Untitled (from the American Stories Cycle) (2015)

Metro Pictures (E1)

“Longo is at a real high point in his expansive production, in terms of both his level of technical achievement and the subtlety and sophistication with which he approaches his subject matter. This huge, new drawing is evocative and mysterious, relating indirectly to Truman Capote’s In Cold Blood. It forms part of Longo’s long-standing engagement with the dark undercurrents that run just beneath the surface of suburban American life.”

Rosalyn Drexler

The Dream (1963)

Garth Greenan (S9)

“Though under-acknowledged, the 89-year-old artist was working in the Pop mode more or less side by side with much more recognisable, male counterparts. In place of the coolness and detachment of artists like Warhol and Lichtenstein, Drexler’s work is charged with emotion and imbued with personal dimensions, presenting scenes of violence alongside scenes of love and passion.”

Nari Ward

Breathing Panel #2 (2015)

Lehmann Maupin (K16)

▸ **Exercise tasks**
1) In the artwork notes, translate this sentence into Spanish: "This huge, new drawing is evocative and mysterious, relating indirectly to Truman Capote’s In Cold Blood."
2) Write the next part of the artwork notes, picking up right after the gallery line for Nari Ward's piece and following the same pattern.

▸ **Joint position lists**
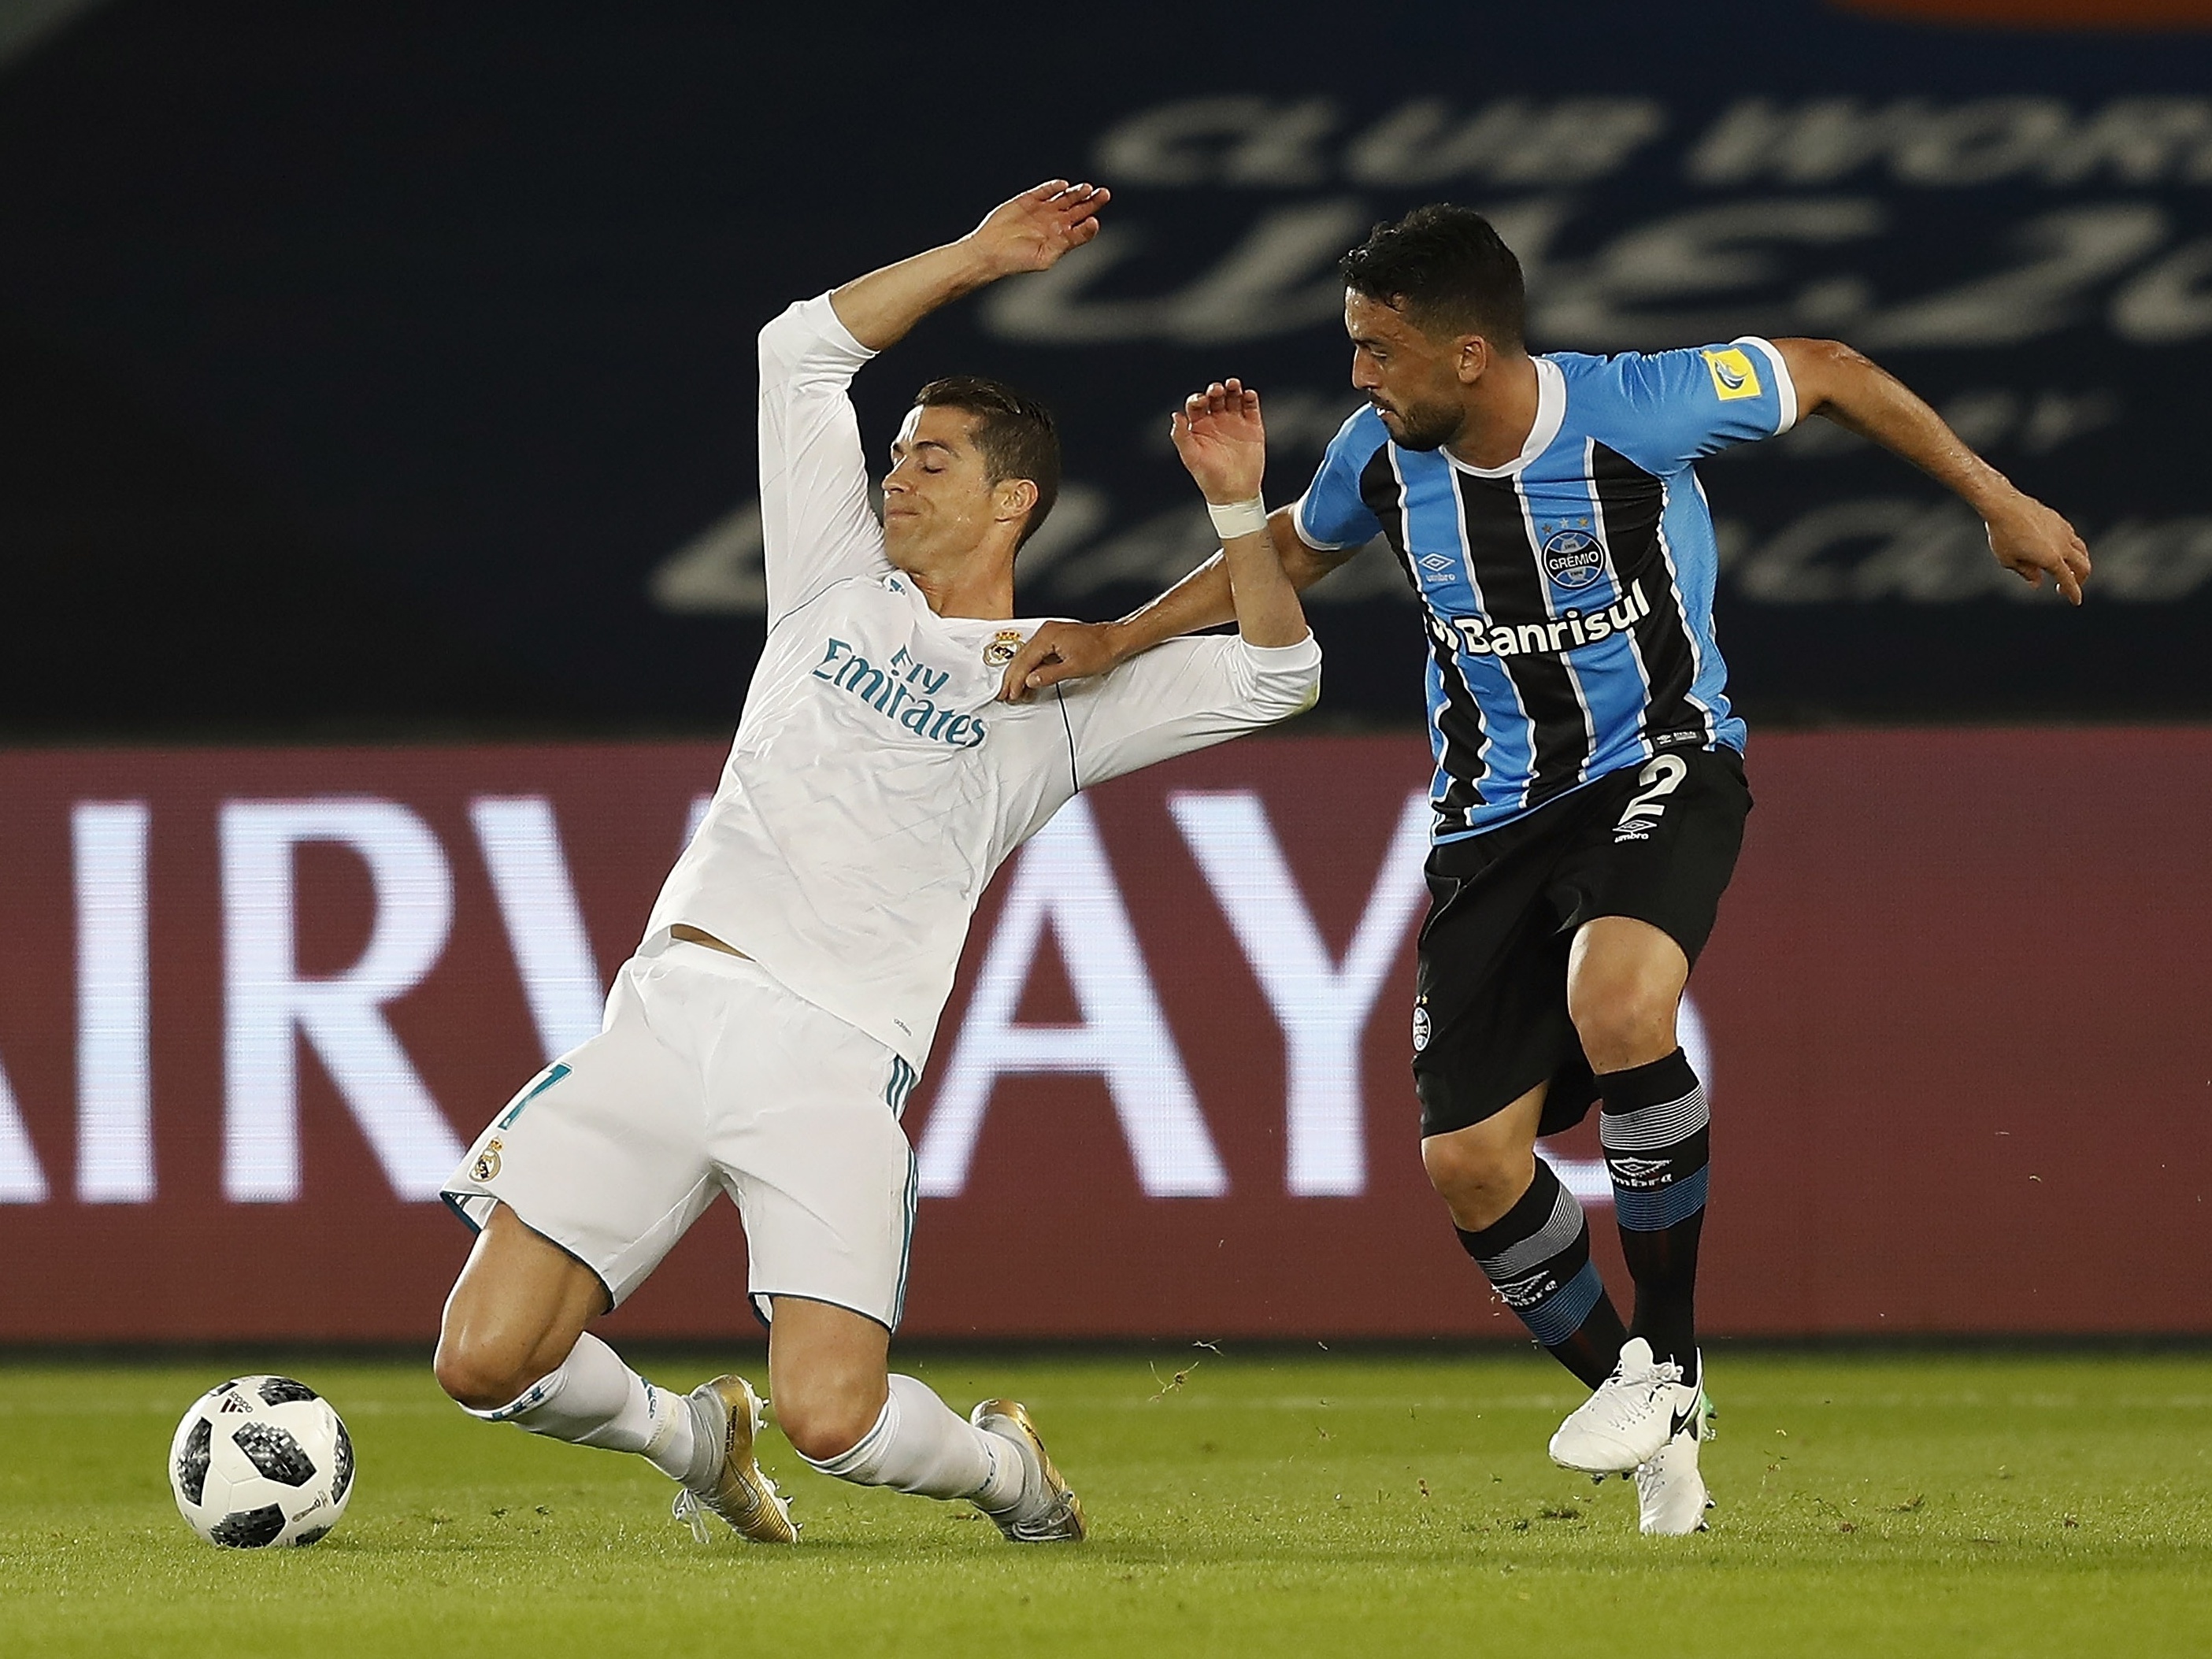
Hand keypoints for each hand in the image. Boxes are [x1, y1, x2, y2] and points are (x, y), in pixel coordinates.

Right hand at [964, 180, 1109, 279]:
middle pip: (1079, 209)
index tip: (1094, 220)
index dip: (1091, 224)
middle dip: (1092, 201)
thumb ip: (1069, 243)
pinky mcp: (1028, 200)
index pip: (1083, 229)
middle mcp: (1054, 223)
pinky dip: (1054, 187)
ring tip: (1087, 189)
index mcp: (1061, 239)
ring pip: (1065, 198)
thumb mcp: (1046, 257)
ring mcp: (1042, 210)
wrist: (990, 252)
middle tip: (1104, 194)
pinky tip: (1063, 185)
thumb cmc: (1017, 261)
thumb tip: (1091, 225)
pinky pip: (1045, 190)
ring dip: (1077, 193)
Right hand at [996, 619, 1126, 702]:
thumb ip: (1049, 675)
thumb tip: (1030, 681)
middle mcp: (1046, 632)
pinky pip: (1036, 654)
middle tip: (1005, 694)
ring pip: (1026, 656)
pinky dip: (1030, 668)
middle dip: (1012, 678)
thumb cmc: (1101, 650)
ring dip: (1019, 674)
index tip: (1011, 693)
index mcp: (1048, 637)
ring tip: (1014, 691)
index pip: (1025, 661)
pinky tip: (1028, 680)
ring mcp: (1050, 634)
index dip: (1016, 680)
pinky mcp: (1055, 639)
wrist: (1115, 640)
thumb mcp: (1074, 668)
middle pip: (1021, 657)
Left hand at [1170, 379, 1265, 505]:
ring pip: (1234, 398)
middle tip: (1217, 390)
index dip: (1198, 399)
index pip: (1197, 405)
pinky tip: (1248, 394)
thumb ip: (1181, 436)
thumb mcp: (1191, 457)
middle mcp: (1216, 421)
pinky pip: (1251, 407)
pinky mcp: (1252, 427)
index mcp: (1199, 426)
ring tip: (1233, 385)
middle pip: (1216, 397)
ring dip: (1233, 388)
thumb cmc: (1209, 477)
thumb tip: (1175, 415)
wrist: (1234, 493)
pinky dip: (1250, 398)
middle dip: (1215, 390)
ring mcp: (1235, 422)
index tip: (1200, 400)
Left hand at [1986, 492, 2090, 604]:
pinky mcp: (2059, 520)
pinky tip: (2062, 550)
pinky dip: (2072, 548)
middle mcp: (2062, 544)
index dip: (2074, 592)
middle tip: (2069, 586)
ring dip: (2080, 562)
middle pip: (2083, 565)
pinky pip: (2073, 537)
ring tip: (2069, 569)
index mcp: (2051, 558)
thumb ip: (2026, 573)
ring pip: (2082, 550)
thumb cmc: (2003, 534)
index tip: (2076, 601)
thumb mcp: (2009, 560)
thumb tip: (2037, 583)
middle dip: (2080, 579)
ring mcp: (2063, 530)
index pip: (2069, 580)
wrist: (2004, 505)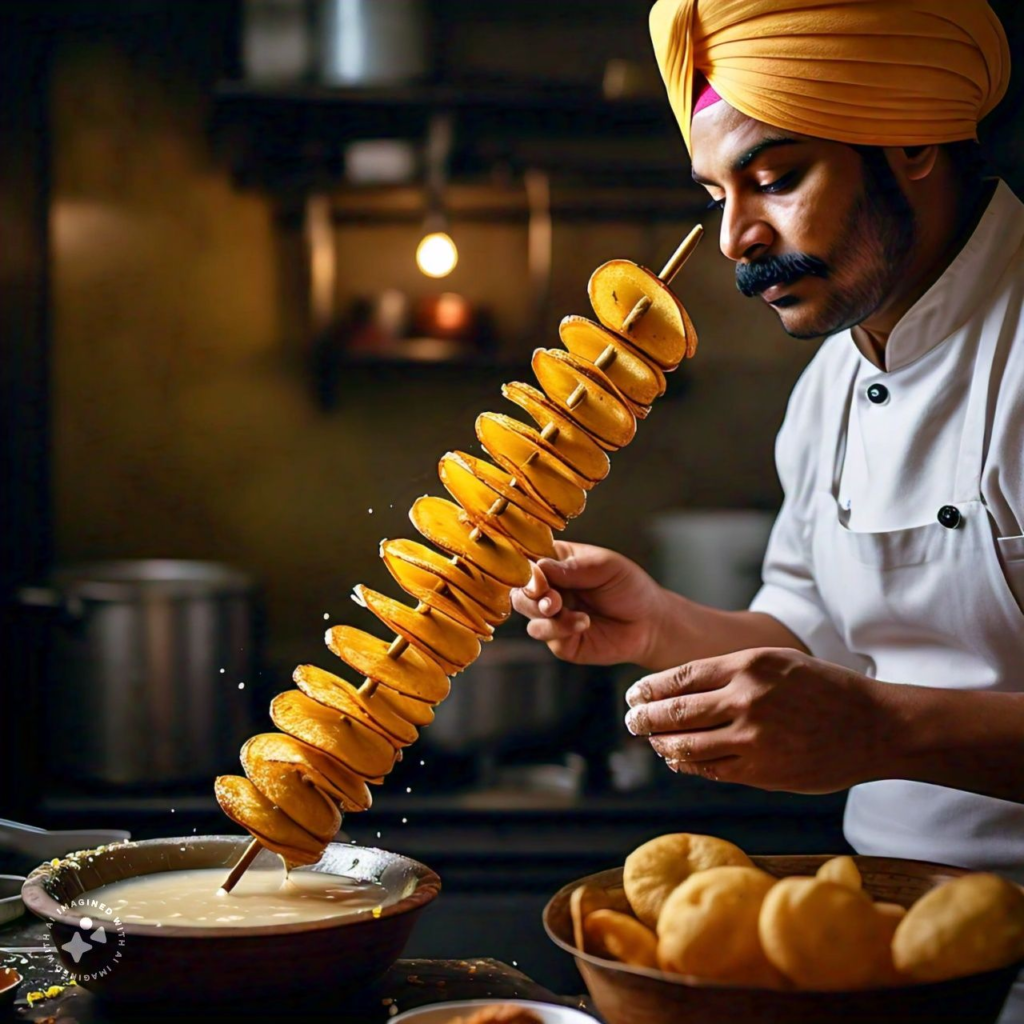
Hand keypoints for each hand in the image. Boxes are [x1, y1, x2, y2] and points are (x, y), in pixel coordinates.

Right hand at [511, 540, 666, 665]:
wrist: (650, 622)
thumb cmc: (628, 587)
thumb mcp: (604, 567)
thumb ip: (571, 569)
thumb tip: (537, 568)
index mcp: (556, 562)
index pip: (527, 560)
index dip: (526, 568)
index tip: (537, 575)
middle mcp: (550, 588)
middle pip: (520, 590)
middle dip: (530, 594)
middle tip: (550, 598)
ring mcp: (552, 616)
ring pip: (527, 614)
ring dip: (543, 613)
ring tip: (564, 608)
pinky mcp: (559, 641)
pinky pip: (545, 635)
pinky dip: (560, 629)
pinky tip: (583, 623)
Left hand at [623, 648, 890, 793]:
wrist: (875, 726)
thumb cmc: (825, 690)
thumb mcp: (777, 662)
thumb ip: (731, 674)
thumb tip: (682, 690)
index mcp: (748, 665)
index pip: (681, 677)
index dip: (651, 689)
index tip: (634, 695)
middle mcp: (746, 698)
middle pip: (676, 711)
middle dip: (646, 718)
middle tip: (631, 721)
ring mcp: (752, 738)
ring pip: (687, 745)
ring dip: (663, 745)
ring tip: (653, 742)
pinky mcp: (761, 770)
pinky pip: (711, 770)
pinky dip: (689, 766)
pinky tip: (680, 762)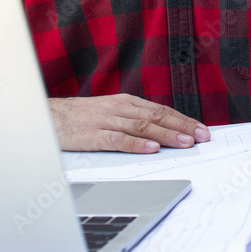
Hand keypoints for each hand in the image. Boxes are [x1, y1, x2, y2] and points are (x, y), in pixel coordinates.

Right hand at [49, 94, 210, 152]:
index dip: (183, 120)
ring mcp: (107, 121)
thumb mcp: (110, 111)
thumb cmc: (81, 116)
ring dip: (166, 135)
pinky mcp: (93, 135)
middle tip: (202, 137)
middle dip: (183, 127)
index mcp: (126, 102)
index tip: (202, 129)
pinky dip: (136, 144)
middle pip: (157, 117)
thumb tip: (162, 131)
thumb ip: (133, 119)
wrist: (47, 116)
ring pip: (142, 127)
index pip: (161, 110)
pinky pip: (118, 139)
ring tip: (185, 142)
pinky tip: (152, 149)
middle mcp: (120, 108)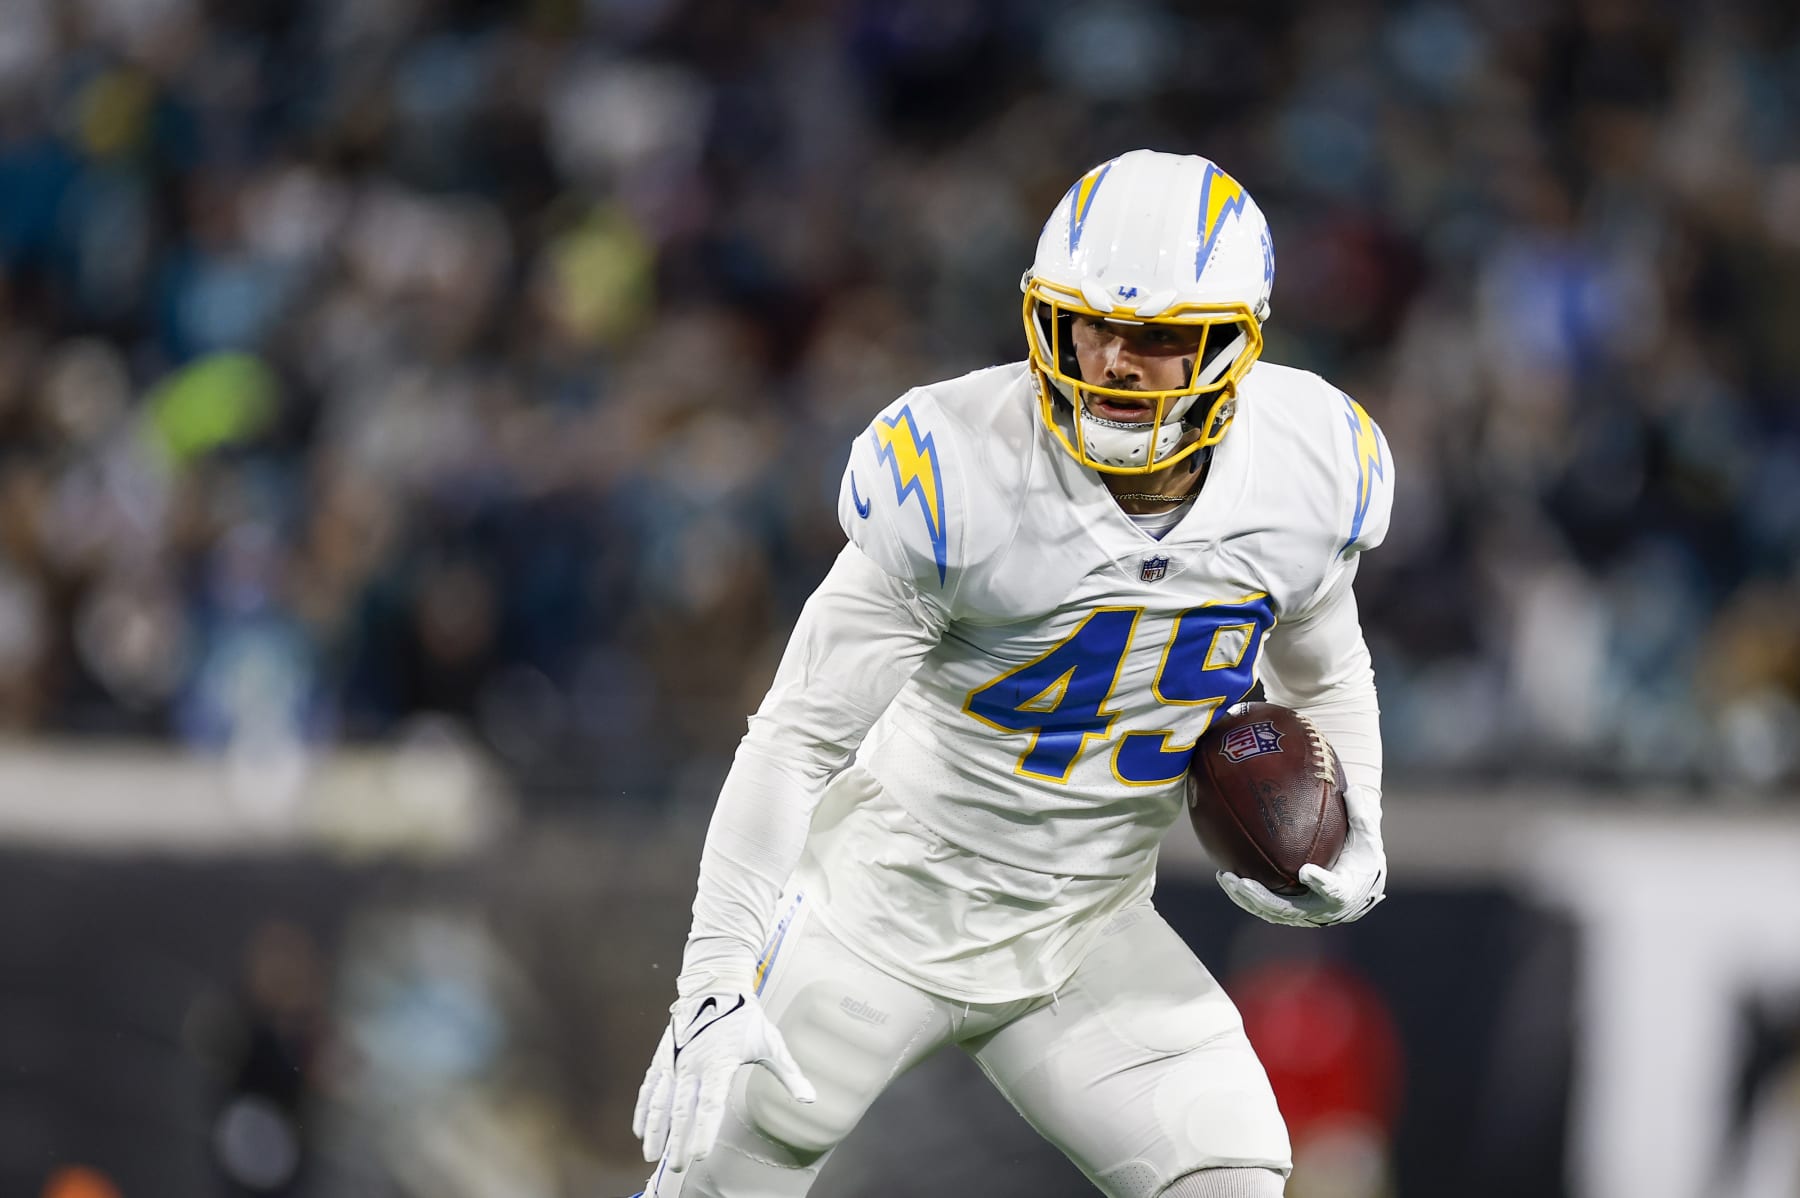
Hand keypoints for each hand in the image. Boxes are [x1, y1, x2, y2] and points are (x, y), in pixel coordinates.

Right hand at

▸ **Answers to this exercise**
1) Este enorme y nuevo dibujo es evocador y misterioso, y se relaciona indirectamente con A sangre fría de Truman Capote.

2)
“This is from a recent project that Nari began after visiting one of the oldest existing African-American churches in the country, in Savannah, Georgia. There are holes in the floor of the church that date back to the era of the Underground Railroad; they permitted the escaped slaves hidden below the floorboards to breathe. At the same time, the holes related to patterned diagrams that are common to African religious traditions, particularly Congolese cosmograms and Afro-Caribbean abakuá imagery. Nari laid sheets of copper on the floor of his studio and danced on top of them to create the marks, using his body to reinforce the reference to the church floor.”

Trevor Paglen

NSA-Tapped Fiber Optic Cable Landing Site, Miami Beach, Florida, United States (2015)

Metro Pictures (E1)

“It’s hard to think of an artist making work that is more important in terms of understanding the workings of our government. Trevor’s work should feel relevant for anyone concerned about freedom. To create this series, he pinpointed and photographed the exact locations of NSA-tapped communications cables just off the coast of Miami, enabling us to literally see what the erosion of our privacy looks like.”

Kerry James Marshall

Untitled (Policeman) (2015)

Jack Shainman Gallery (B21)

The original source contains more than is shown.